# wave equation

• Mar 12th 2010, 03:17 PM
sidi
wave equation
I have to find the solution to this problem:
$u_{xx}=u_{tt}+f(x,t)$
$u(x,0)=0$
$u_t(x,0)=0$

where f(x,t) is a step function:
$1$ for $|x|<= 1$ and $0< t < 1$
$0$ else

I know I have to use the duhamel's principle, but I have problem with the integration of f(x,t).

thank you
• Mar 12th 2010, 10:02 PM
TheEmptySet
Quote:

Originally Posted by sidi
I have to find the solution to this problem:
$u_{xx}=u_{tt}+f(x,t)$
$u(x,0)=0$
$u_t(x,0)=0$

where f(x,t) is a step function:
$1$ for $|x|<= 1$ and $0< t < 1$
$0$ else

I know I have to use the duhamel's principle, but I have problem with the integration of f(x,t).

thank you

So using Duhammel's principle you need to find a $\phi(x,t;s)$
Such that $\phi_{tt}=\phi_{xx}$ with initial conditions
$\phi(x,s;s)=0 \text{ and } \phi_{t}(x,s;s)=f(x,s)$

Now by D'lamberts we know that

$\phi(x,t,;s)=\frac{1}{2}\int_{x-(t-s)}^{x+(t-s)}f(z,s)dz$

Now by Duhammel's principle the solution is

$u(x,t)=\frac{1}{2}\int_{0}^{t}\int_{x-(t-s)}^{x+(t-s)}f(z,s)dz ds$

Note that the region of integration depends on the x and t varaibles.
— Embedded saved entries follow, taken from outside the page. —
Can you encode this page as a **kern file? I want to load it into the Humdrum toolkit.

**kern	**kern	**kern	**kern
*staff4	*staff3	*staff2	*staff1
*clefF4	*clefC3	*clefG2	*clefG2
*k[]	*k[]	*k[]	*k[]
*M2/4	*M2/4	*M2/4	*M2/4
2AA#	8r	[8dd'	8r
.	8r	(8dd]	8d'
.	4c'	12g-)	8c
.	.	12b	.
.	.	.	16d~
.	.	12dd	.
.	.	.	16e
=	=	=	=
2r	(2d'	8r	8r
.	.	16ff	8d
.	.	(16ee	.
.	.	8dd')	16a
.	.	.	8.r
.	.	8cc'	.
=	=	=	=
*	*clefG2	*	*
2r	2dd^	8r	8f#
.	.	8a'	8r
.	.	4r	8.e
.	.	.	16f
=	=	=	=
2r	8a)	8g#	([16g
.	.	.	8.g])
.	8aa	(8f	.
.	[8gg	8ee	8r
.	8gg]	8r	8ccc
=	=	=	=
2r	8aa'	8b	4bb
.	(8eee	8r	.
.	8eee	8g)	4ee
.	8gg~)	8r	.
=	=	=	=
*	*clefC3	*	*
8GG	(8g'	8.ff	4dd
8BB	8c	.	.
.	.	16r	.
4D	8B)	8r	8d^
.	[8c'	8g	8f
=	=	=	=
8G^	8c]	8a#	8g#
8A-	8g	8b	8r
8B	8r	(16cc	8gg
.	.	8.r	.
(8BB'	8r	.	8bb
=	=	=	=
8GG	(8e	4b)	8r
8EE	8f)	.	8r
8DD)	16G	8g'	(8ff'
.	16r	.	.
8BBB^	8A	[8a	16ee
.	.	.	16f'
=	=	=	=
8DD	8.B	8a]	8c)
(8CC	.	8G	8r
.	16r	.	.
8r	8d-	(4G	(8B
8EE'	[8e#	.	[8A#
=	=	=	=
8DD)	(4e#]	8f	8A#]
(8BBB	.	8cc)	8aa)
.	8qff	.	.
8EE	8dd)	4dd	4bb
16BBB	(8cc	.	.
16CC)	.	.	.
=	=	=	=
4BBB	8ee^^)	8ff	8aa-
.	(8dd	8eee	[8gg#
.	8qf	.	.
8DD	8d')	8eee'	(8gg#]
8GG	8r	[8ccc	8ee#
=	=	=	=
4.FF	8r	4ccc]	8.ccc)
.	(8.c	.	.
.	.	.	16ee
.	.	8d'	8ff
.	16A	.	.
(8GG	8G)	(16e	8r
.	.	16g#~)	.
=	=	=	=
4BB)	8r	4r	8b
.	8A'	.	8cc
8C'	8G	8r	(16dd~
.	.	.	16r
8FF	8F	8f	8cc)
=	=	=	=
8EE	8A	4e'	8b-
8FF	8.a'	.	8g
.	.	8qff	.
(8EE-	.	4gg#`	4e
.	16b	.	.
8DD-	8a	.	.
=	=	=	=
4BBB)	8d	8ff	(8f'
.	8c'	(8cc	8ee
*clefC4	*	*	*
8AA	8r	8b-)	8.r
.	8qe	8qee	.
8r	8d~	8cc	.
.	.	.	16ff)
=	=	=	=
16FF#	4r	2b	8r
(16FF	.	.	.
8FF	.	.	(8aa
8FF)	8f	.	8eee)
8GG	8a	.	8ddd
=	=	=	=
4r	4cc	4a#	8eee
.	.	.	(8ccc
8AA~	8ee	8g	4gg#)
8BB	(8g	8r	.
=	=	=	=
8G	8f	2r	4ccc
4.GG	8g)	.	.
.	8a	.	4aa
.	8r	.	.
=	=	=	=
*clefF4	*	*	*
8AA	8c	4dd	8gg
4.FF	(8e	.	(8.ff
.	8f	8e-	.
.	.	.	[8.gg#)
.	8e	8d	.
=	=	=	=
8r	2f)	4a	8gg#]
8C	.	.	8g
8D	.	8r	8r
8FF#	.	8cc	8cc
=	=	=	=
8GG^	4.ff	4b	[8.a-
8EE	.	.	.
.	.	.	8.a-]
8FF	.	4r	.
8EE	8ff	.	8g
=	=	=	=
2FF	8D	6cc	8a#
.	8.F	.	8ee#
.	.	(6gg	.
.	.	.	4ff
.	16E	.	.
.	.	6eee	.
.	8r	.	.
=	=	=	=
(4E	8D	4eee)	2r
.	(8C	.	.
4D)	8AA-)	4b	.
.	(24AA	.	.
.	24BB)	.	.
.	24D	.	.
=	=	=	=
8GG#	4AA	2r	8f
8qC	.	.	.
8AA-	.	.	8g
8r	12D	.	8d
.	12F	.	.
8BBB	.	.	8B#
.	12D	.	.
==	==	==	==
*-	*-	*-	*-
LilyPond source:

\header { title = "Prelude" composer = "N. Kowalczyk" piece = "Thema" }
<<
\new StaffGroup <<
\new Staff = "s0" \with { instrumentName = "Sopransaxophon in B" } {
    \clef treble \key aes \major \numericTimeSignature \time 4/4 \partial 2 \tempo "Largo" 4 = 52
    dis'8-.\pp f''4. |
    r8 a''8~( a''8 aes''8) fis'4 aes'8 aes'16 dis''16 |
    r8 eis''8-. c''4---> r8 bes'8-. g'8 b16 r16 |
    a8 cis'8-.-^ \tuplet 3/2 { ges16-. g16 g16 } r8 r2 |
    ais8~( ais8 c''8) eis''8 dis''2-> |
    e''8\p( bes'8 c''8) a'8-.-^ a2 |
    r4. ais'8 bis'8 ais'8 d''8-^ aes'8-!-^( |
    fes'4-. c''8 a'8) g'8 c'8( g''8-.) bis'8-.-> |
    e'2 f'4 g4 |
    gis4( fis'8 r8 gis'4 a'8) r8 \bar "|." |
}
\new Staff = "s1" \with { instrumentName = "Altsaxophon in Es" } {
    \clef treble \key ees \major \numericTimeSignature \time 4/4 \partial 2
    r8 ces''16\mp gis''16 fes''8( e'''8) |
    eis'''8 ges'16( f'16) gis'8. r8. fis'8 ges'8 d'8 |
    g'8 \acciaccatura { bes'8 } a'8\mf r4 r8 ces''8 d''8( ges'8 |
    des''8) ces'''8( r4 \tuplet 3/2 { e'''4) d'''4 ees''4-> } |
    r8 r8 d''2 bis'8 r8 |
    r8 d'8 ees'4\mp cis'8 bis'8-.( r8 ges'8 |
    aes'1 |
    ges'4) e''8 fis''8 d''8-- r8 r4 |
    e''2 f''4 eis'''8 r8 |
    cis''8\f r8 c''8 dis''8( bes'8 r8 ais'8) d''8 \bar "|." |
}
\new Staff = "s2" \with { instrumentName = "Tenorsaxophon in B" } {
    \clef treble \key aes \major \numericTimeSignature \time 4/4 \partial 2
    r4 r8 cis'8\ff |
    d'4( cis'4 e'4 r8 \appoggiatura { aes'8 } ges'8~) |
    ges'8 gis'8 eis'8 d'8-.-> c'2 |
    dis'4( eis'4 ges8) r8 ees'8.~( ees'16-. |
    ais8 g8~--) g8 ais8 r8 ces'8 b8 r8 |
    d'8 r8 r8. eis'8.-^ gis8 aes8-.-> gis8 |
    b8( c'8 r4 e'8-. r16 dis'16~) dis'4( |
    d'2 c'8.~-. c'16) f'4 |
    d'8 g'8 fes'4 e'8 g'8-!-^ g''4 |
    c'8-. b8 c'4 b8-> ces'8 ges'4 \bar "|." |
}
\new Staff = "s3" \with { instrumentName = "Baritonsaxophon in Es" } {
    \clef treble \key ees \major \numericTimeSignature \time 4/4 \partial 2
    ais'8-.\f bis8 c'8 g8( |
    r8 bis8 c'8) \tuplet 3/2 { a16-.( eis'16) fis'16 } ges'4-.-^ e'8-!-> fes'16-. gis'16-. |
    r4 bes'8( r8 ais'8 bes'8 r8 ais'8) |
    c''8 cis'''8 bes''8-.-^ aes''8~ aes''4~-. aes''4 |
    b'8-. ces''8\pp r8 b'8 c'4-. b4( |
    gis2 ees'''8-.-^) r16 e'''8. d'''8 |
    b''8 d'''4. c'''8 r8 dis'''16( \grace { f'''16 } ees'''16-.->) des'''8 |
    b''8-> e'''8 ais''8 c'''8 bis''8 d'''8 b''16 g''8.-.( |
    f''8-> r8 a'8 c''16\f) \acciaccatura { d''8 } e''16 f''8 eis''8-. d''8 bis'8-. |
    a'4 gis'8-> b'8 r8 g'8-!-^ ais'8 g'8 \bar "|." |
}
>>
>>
Also the forcing function is non zero in the rectangle $[-1 ,1] \times [0,1]$ (In red in the diagram). In this diagram the function will be zero in any of the shaded (blue) area's and the wave will travel in the white strips.. I hope this helps.
Attachment 15879
• Mar 13th 2010, 02:28 AM
sidi
I still don't know how to find the region of integration....
On your diagram are there the x and t axis? Where is s?